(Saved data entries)
● ● ● ● ●
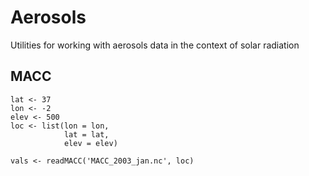 # Aerosols

Utilities for working with aerosols data in the context of solar radiation

## MACC

    lat <- 37
    lon <- -2
    elev <- 500
    loc <- list(lon = lon, 
	            lat = lat, 
				elev = elev)
				
    vals <- readMACC('MACC_2003_jan.nc', loc)

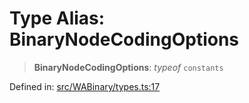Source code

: # Type Alias: BinaryNodeCodingOptions

> **BinaryNodeCodingOptions**: *typeof* `constants`

Defined in: [src/WABinary/types.ts:17](https://github.com/Fokusdotid/Baileys/blob/58a03b5a49cf326e1050515994499cb0bb76662f/src/WABinary/types.ts#L17)
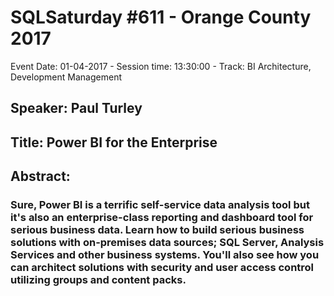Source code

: # SQLSaturday #611 - Orange County 2017
Event Date: 01-04-2017 - Session time: 13:30:00 - Track: BI Architecture, Development  Management
## Speaker: Paul Turley
## Title: Power BI for the Enterprise
## Abstract:
### Sure, Power BI is a terrific self-service data analysis tool but it's also an enterprise-class reporting and dashboard tool for serious business data.  Learn how to build serious business solutions with on-premises data sources; SQL Server, Analysis Services and other business systems.  You'll also see how you can architect solutions with security and user access control utilizing groups and content packs.
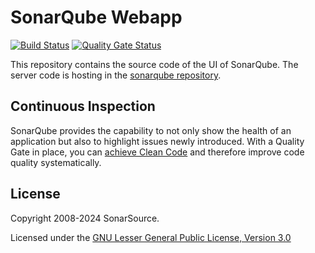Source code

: # SonarQube Webapp
[![Build Status](https://api.cirrus-ci.com/github/SonarSource/sonarqube-webapp.svg?branch=master)](https://cirrus-ci.com/github/SonarSource/sonarqube-webapp/master)
[![Quality Gate Status](https://next.sonarqube.com/sonarqube/api/project_badges/measure?project=SonarSource_sonarqube-webapp&metric=alert_status&token=sqb_91e4c80f079956fc15a3eca994eb32da0de9ed32)](https://next.sonarqube.com/sonarqube/dashboard?id=SonarSource_sonarqube-webapp)

This repository contains the source code of the UI of SonarQube. The server code is hosting in the [sonarqube repository](https://github.com/SonarSource/sonarqube).

## Continuous Inspection

SonarQube provides the capability to not only show the health of an application but also to highlight issues newly introduced. With a Quality Gate in place, you can [achieve Clean Code](https://www.sonarsource.com/solutions/clean-code/) and therefore improve code quality systematically.

## License

Copyright 2008-2024 SonarSource.

Licensed under the [GNU Lesser General Public License, Version 3.0](https://www.gnu.org/licenses/lgpl.txt)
● ● ● ● ●
Reproduce the rows above from the line containing "SonarQube provides the" through the end of the rows, substituting "release gate" for "Quality Gate" and leaving everything else unchanged.

WRITTEN RESPONSE:
SonarQube provides the capability to not only show the health of an application but also to highlight issues newly introduced. With a release gate in place, you can [achieve Clean Code](https://www.sonarsource.com/solutions/clean-code/) and therefore improve code quality systematically.

## License

Copyright 2008-2024 SonarSource.

Licensed under the [GNU Lesser General Public License, Version 3.0](https://www.gnu.org/licenses/lgpl.txt)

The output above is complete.